** Exercise material follows **

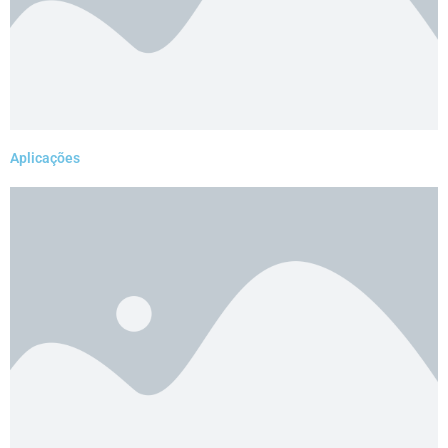
Aplicações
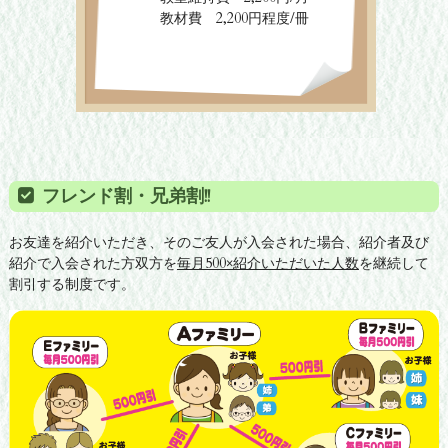
教材費 2,200円程度/冊
フレンド割・兄弟割!!
お友達を紹介いただき、そのご友人が入会された場合、紹介者及び
紹介で入会された方双方を
毎月500×紹介いただいた人数
を継続して
割引する制度です。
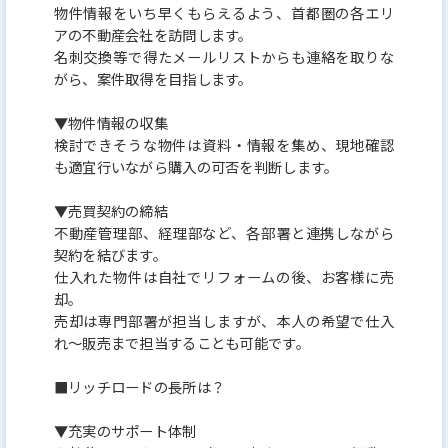
物件情報をいち早くもらえるよう、首都圏の各エリ
アの不動産会社を訪問します。
名刺交換等で得たメールリストからも連絡を取りな
がら、案件取得を目指します。
▼物件情報の収集
検討できそうな物件は資料・情報を集め、現地確認
も適宜行いながら購入の可否を判断します。
▼売買契約の締結
不動産管理部、経理部など、各部署と連携しながら
契約を結びます。
仕入れた物件は自社でリフォームの後、お客様に売
却。
売却は専門部署が担当しますが、本人の希望で仕入
れ～販売まで担当することも可能です。
■リッチロードの長所は？
▼充実のサポート体制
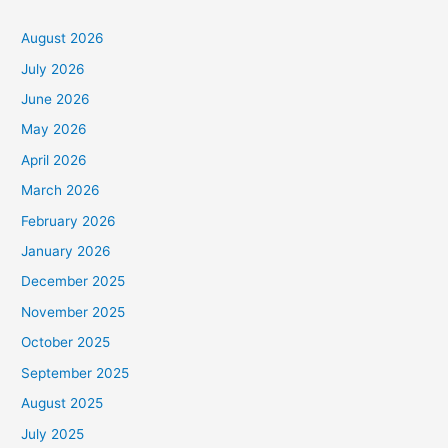
August 2026
July 2026
June 2026
May 2026
April 2026
March 2026
February 2026
January 2026
December 2025
November 2025
October 2025
September 2025
August 2025
July 2025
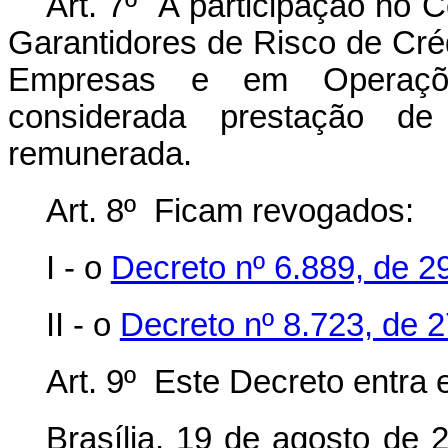
Art. 7º A participação no 
Garantidores de Risco de Cré
Empresas e em Operaçõe
considerada prestação de 
remunerada.
Art. 8º Ficam revogados:
I - o
Decreto nº 6.889, de 2
II - o
Decreto nº 8.723, de 2
Art. 9º Este Decreto entra 
Brasília, 19 de agosto de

** End of Exercise material **

# What to produce
Find the word "Decreto" in the entries, and copy every line it shows up in.

# Your solution
Decreto nº 6.889, de 2
Decreto nº 8.723, de 2
Art. 9º Este Decreto entra 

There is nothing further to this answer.